Und er ist zumindest ein bisschen schuld daran. Hätte er nicht bemerkt, dass das Objekt seine Bewegungsrichtung verändert hat, wäre es bloß ein weiterer Felsbrocken aus dem Raum zwischen den Sternen gewesen. Und hätte er nicht Mike helfen müssen, wäre die Frage, was bei dieser Veränderung genau passiert ist, nun vielleicht schon geklärt. Und wenn 2I sein Verhalten wiederholt? Ausgeschlossen ist das sicher nicht. Er kann mit seinem bescheidenen Teleskop sonst nicht viel zum Erkenntnisgewinn über das Objekt beitragen. Aber wenn es den Kurs ändert, bemerkt er das automatisch einen Moment vor allen anderen Menschen – weil das von 2I reflektierte Licht bis zur Erde etwas länger benötigt als bis zu ihrem Schiff.
Es ist schon verrückt. Er hat sich monatelang auf diesen Flug vorbereitet. Alle Welt hat auf den glorreichen Tag gewartet, wenn ein internationales Team erstmals den Mars betritt. Und nun spielt sich vorher ein womöglich noch viel dramatischeres Ereignis ab. Wenn sie Pech haben, ergeht es ihnen wie der Mondbasis: Die öffentliche Aufmerksamkeit könnte sich ab morgen nur noch für das womöglich außerirdische Raumschiff interessieren und nicht mehr für vier einsame Astronauten auf dem Weg zu einem felsigen, trockenen Planeten.
Giordano starrt auf den hellen Fleck in der Schwärze.
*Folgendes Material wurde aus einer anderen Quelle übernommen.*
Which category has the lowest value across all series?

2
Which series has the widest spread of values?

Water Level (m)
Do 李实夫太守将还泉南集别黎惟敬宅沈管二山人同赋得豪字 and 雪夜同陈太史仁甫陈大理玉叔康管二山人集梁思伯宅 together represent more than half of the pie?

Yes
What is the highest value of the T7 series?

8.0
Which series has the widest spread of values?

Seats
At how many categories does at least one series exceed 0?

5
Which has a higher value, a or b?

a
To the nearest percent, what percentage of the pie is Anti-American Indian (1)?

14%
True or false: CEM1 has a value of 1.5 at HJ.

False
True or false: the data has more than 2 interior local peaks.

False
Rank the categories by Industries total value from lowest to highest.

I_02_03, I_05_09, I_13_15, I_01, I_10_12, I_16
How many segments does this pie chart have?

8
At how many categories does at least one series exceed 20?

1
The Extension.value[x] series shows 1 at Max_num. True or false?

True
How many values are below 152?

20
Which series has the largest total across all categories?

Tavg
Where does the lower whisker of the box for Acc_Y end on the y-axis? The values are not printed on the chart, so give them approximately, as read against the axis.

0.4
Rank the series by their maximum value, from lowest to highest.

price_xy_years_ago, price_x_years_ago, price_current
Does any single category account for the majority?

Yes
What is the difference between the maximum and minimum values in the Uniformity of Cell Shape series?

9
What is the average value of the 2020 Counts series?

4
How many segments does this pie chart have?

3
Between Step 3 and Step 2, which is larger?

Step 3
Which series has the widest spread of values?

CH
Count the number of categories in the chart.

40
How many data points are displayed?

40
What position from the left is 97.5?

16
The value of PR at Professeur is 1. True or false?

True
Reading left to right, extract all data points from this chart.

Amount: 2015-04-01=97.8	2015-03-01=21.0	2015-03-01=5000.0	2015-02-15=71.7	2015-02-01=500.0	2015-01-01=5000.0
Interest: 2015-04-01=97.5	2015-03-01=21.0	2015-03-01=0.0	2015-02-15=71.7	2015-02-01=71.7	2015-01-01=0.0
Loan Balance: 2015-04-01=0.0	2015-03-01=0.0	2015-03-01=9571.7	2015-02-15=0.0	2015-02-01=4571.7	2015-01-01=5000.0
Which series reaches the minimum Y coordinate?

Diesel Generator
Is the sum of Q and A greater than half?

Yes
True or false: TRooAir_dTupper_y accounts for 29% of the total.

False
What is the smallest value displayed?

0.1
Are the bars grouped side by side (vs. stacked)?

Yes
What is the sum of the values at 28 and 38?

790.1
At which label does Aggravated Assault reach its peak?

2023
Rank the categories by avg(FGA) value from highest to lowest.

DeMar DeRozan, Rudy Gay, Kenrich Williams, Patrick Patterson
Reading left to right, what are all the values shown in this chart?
So ähnlich hat sein Namenspate vor 500 Jahren vielleicht auch einen Himmelskörper betrachtet. Das Fernrohr mag primitiver gewesen sein, aber das Funktionsprinzip war das gleiche. Der Anblick erfüllt ihn mit Ehrfurcht und lässt ihn ganz ruhig werden. Ab und zu verstellt er die Optik, weil 2I sich weiterbewegt hat. Das fremdartige Objekt, was immer es ist, zieht seine Bahn. Sie gehorcht den Keplerschen Gesetzen, die erst nach der Verbrennung seines Namensvetters ein anderer Astronom aufgestellt hat. Ein Mensch also – und trotzdem hält sich das Objekt daran. Er kann nicht glauben, dass Außerirdische immer feindlich gesinnt sein sollen. Es muss eine gemeinsame Sprache geben, denn sie leben im selben Universum und sind den gleichen Gesetzen unterworfen.
Mit einem Mal verändert sich der helle Fleck. An seiner Unterseite bekommt er eine Art Ausbuchtung. Sie ist heller als der Fleck selbst. Giordano reibt sich die Augen. Hoffentlich ist er nicht der einzige, der das gerade beobachtet. Eine Sekunde vergeht, zwei, drei, dann wird die Ausbuchtung wieder kleiner. Ihre Helligkeit nimmt schnell ab, und nach fünf Sekunden ist nichts mehr davon zu sehen. Was war das? Er weiß es nicht. In Kürze wird das, was er gerade beobachtet hat, auch auf der Erde zu sehen sein. Er ahnt, dass sich dadurch einiges verändern könnte.